(593e) Improvement of Reformer Section Performance with Poor Feed Gas Quality: Case Study

Reformers are very critical equipment in the production of synthesis gas. Synthesis gas is an important feedstock for many processes like ammonia, methanol, oxo alcohols and also for hydrogen. Operating the reformers at its highest efficiency with equipment integrity is key to have the maximum productivity from reforming section. Methanol and Oxo alcohols processes require synthesis gas with lower hydrogen to carbon monoxide ratio than that of ammonia process. Industrial processes that require lower hydrogen to carbon monoxide ratio will have either different or complex configuration of reforming section with harsh operating conditions and additional feedstocks like carbon dioxide.
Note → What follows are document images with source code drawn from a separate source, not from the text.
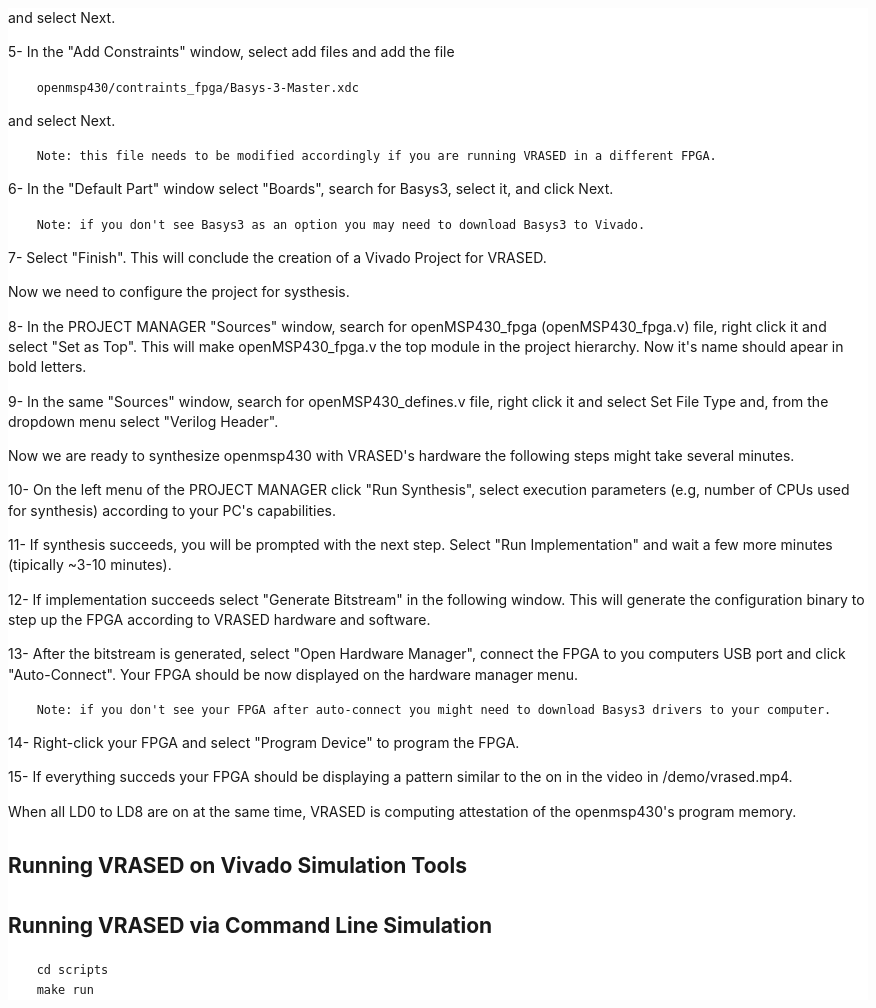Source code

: and select Next.

5- In the "Add Constraints" window, select add files and add the file

        openmsp430/contraints_fpga/Basys-3-Master.xdc

and select Next.

        Note: this file needs to be modified accordingly if you are running VRASED in a different FPGA.

6- In the "Default Part" window select "Boards", search for Basys3, select it, and click Next.

        Note: if you don't see Basys3 as an option you may need to download Basys3 to Vivado.

7- Select "Finish". This will conclude the creation of a Vivado Project for VRASED.

Now we need to configure the project for systhesis.

8- In the PROJECT MANAGER "Sources" window, search for openMSP430_fpga (openMSP430_fpga.v) file, right click it and select "Set as Top".
This will make openMSP430_fpga.v the top module in the project hierarchy. Now it's name should apear in bold letters.

9- In the same "Sources" window, search for openMSP430_defines.v file, right click it and select Set File Type and, from the dropdown menu select "Verilog Header".

Now we are ready to synthesize openmsp430 with VRASED's hardware the following steps might take several minutes.

10- On the left menu of the PROJECT MANAGER click "Run Synthesis", select execution parameters (e.g, number of CPUs used for synthesis) according to your PC's capabilities.

11- If synthesis succeeds, you will be prompted with the next step. Select "Run Implementation" and wait a few more minutes (tipically ~3-10 minutes).

12- If implementation succeeds select "Generate Bitstream" in the following window. This will generate the configuration binary to step up the FPGA according to VRASED hardware and software.

13- After the bitstream is generated, select "Open Hardware Manager", connect the FPGA to you computers USB port and click "Auto-Connect".
Your FPGA should be now displayed on the hardware manager menu.

        Note: if you don't see your FPGA after auto-connect you might need to download Basys3 drivers to your computer.

14- Right-click your FPGA and select "Program Device" to program the FPGA.

15- If everything succeds your FPGA should be displaying a pattern similar to the on in the video in /demo/vrased.mp4.

When all LD0 to LD8 are on at the same time, VRASED is computing attestation of the openmsp430's program memory.

## Running VRASED on Vivado Simulation Tools


## Running VRASED via Command Line Simulation

        cd scripts
        make run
For the synthesis gas with lower hydrogen to CO ratio applications, care must be taken during the concept and design phase of reforming section, otherwise, modification of the existing reforming section for the lower H2 to Co ratio synthesis gas, will lead into really complex operation. In this paper, various aspects that need to be considered and studied thoroughly while modifying the existing reformer to get lower H2 to CO mole ratio synthesis gas.

Most of the reformers use natural gas as a feed gas for the reforming. The reforming process uses steam as another feed additive to reform the natural gas containing hydrocarbons to produce hydrogen and carbon monoxide. A typical H2 to CO mole ratio in the pure steam reforming process is around 3. In order to get lower ratio of hydrogen and carbon monoxide, carbon dioxide will also be added to reformer feed to convert CO2 to CO using reverse water gas shift reaction in the reformer. With this, higher CO with lower H2 is produced, and resulting lower ratio.

In this paper, a detailed analysis of existing steam methane reformer has been carried to revamp it to produce lower H2 to CO ratio. The objective of the study is in two steps. 1. Minimum capex 2. Minimum ratio to be achieved. This study’s first step has been implemented with minimum capex and 10% lower ratio reduction. Operating window of the reforming has also been modified. This has enabled almost 8% higher CO mole flow that has resulted higher downstream production of OXO alcohol. For the minimum hydrogen to CO ratio, it has been required to increase the CO production by almost 30%. This case has been studied using in-house advanced modelling using Aspen Plus. Various options have been developed and each option has been benchmarked with others in terms technical and economically. This case study shows that more than one solution is possible to improve the CO flow, thereby reduce the H2 to CO ratio. At the end, optimum case has been selected based on the technical and economic complexity, and future growth. Using the selected case, it has been showed that 2 MM USD EBITDA improvement with better reformer integrity can be achieved.